Logical operators combine true/false values to make decisions in code.

We want to see how using these operators affects how long the program takes to run.

Scenario Under Consideration

Analyze the time complexity of the following code snippet.


fn check_values(a: bool, b: bool, c: bool) -> bool {
    a && b || c
}

fn main() {
    let result = check_values(true, false, true);
    println!("{}", result);
}
    

This code uses logical AND and OR to combine three true/false values and returns the result.

Identify Repeating Operations

Identify the loops, recursion, array traversals that repeat.

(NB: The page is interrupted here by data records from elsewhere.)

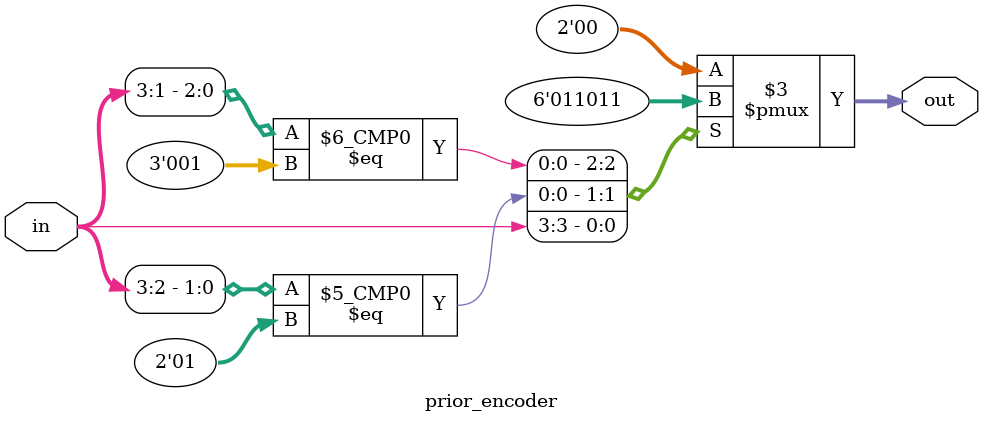
<source format=v>
`timescale 1ns / 1ps

module prior_encoder(
input [3:0]in,
output reg [1:0]out
    );
    
    always @ (*)
    begin
    out=2'b00;
    casex(in)
    4'b0001:out=2'b00;
    4'b001x:out=2'b01;
    4'b01xx:out=2'b10;
    4'b1xxx:out=2'b11;
    default:out=2'b00;
    endcase
    end
    
endmodule

</source>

  • Primary operation: Evaluating a few logical operators on fixed inputs.
  • How many times: Each operator runs once per function call; no loops or repeated steps.
How Execution Grows With Input

Since the number of logical checks is fixed, the time does not grow with input size.

Input Size (n)Approx. Operations
13 logical checks
103 logical checks
1003 logical checks

Pattern observation: The number of operations stays the same no matter how big the input is.

Final Time Complexity

Time Complexity: O(1)

This means the time to run the code stays constant, no matter the input size.

Common Mistake

[X] Wrong: "Logical operators take longer as inputs grow because they combine values."

[OK] Correct: Logical operators here only check a fixed number of values, so time does not increase with input size.

Interview Connect

Understanding that simple logical checks run in constant time helps you explain code efficiency clearly and confidently.

Self-Check

"What if we changed the function to check logical operators on an array of booleans instead of just three values? How would the time complexity change?"